Here are the things that are important to me when booking a stay for my family in the Big Apple.

Rooms that sleep four

My No. 1 criteria for any family trip to NYC is finding rooms that sleep four. Many rooms with two double beds, and even two queen beds, are still only listed for two or three people. I know families that regularly "sneak" their kids into rooms that are not technically rated for four people, but it's not a practice I recommend. The one time you get caught could cost you thousands in last-minute hotel fees or worse: no place to stay. If you've got more than two kids, check out these tips for booking hotel rooms for large families.

Location, location, location

While staying in an outer borough could make for a fun trip, I'm sticking to Manhattan for shorter NYC trips as most of the attractions on my family's wish list are there. Currently, all but one of Marriott's Manhattan Category 4 hotels are in Lower Manhattan, which is a reasonable distance to the World Trade Center, 9/11 Memorial (the museum may not be appropriate for small children), South Street Seaport and more. I weigh subway proximity very heavily into my calculations, so if nothing in Lower Manhattan appeals to you, you might want to consider another booking strategy. If you don't yet know which NYC attractions to put on your to-do list, read about these affordable and family-friendly activities.

_Data to examine:_
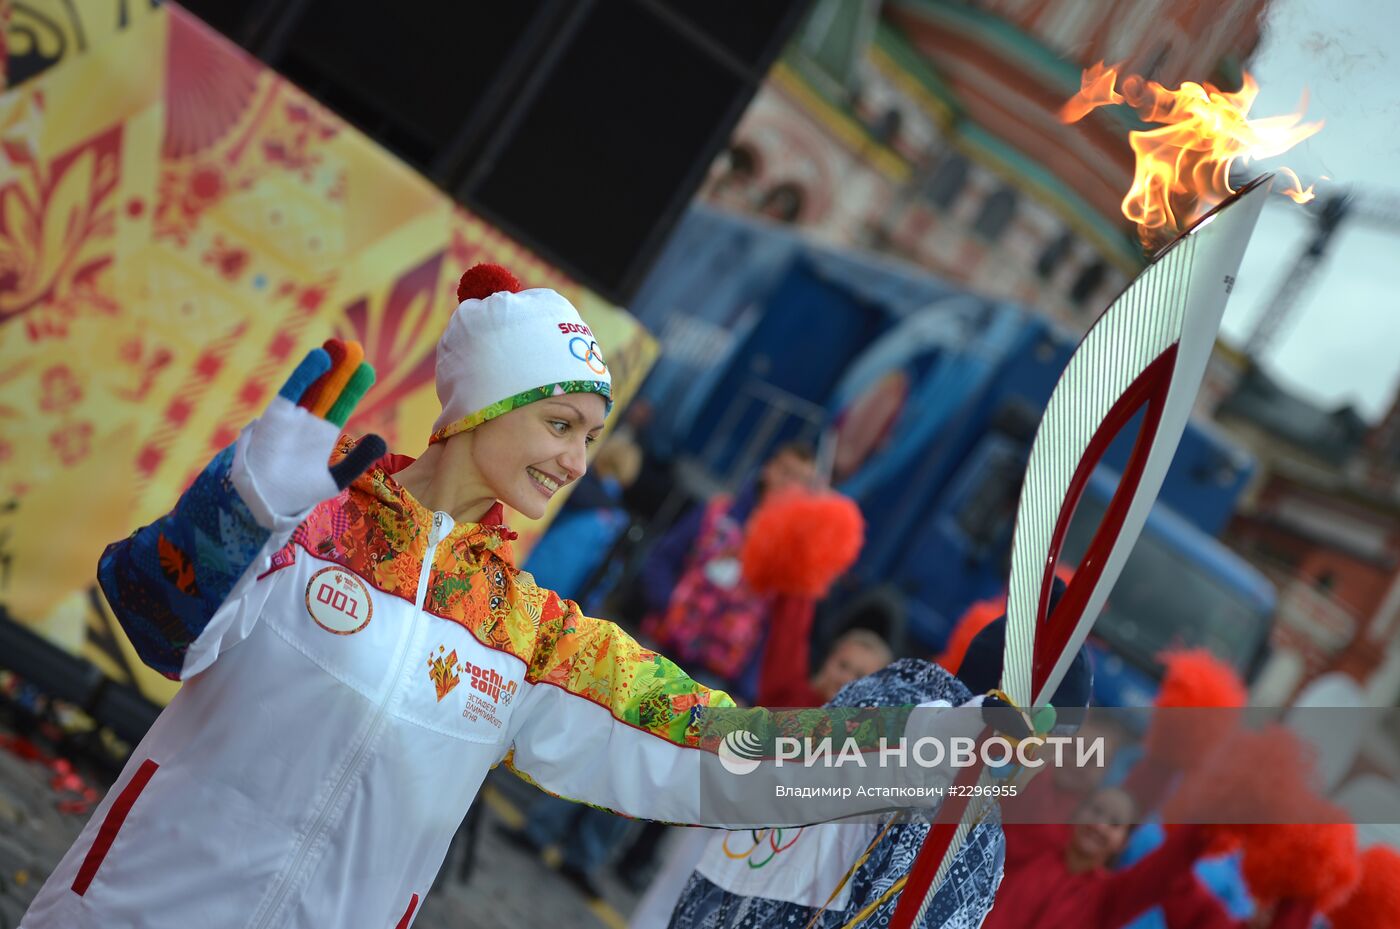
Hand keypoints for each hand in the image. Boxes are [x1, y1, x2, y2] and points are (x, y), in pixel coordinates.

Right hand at [233, 338, 385, 528]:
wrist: (266, 503)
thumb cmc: (297, 493)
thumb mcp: (337, 478)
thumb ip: (359, 460)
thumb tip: (381, 439)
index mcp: (322, 435)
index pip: (341, 404)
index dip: (353, 386)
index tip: (367, 369)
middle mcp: (307, 421)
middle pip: (328, 389)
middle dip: (340, 370)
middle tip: (355, 348)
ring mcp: (292, 416)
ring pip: (312, 385)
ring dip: (326, 365)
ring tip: (340, 345)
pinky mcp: (275, 415)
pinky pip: (292, 389)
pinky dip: (305, 373)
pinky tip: (320, 358)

_Assigned task 1:_
In the text on booking family hotel stays in New York City, where are all but one of Marriott's Manhattan Category 4 hotels currently located?
_Assigned task 2:_
Write the next part of the text on booking family hotel stays in New York City, picking up after its final sentence.

_Reply 1:_
In Lower Manhattan.

_Reply 2:_
Exploring the High Line in the warmer months. Photo by Boogich via Getty Images.
Exploring the High Line in the warmer months. (Photo by Boogich/Getty Images)

Real-time availability

I see a lot of this when I search Marriott.com for New York properties rated for four people:

(Screenshot via Marriott.com)

With that in mind, I'm only recommending properties that show a reasonable amount of bookable dates open in the next six months. You'll notice when you see the list that no Starwood properties are included in my rankings. There are a couple listed, but I couldn't find available dates where an award could be redeemed.

I also give a few bonus points for free breakfast, but not too many, as bagels and coffee are cheap and plentiful in NYC.

Marriott's Category 4 NYC hotels

Here are the Category 4 Marriott properties in NYC. (Note that these are properties that are Category 4 according to Marriott's 2020 award chart changes, which go into effect on Mar. 4, 2020.)

AC Hotel New York Downtown

AC is a Spanish limited-service chain recently acquired by Marriott that's slowly expanding into the U.S. They're like a more stylish Courtyard by Marriott. This AC Hotel location, in the Seaport District, is close to the Fulton Street subway stop. While the hotel is brand-new, it would be my last choice of the Manhattan Category 4 properties because rooms only feature double beds.

(Photo courtesy of Marriott.com)

Opening May 2020
Residence Inn New York Downtown Manhattan/Financial District and Courtyard New York Downtown Manhattan Financial District

This pair of hotels will share a location at 215 Pearl Street and are as-of-now listed at Category 4. My experience is that new hotels are often under-categorized for a short period of time after opening, so watch these two. TPG will revisit this story in May once these two properties open.

Bottom line

I'd love to hear if your family has a favorite Category 4 Marriott hotel in New York City. If so, please share your experiences.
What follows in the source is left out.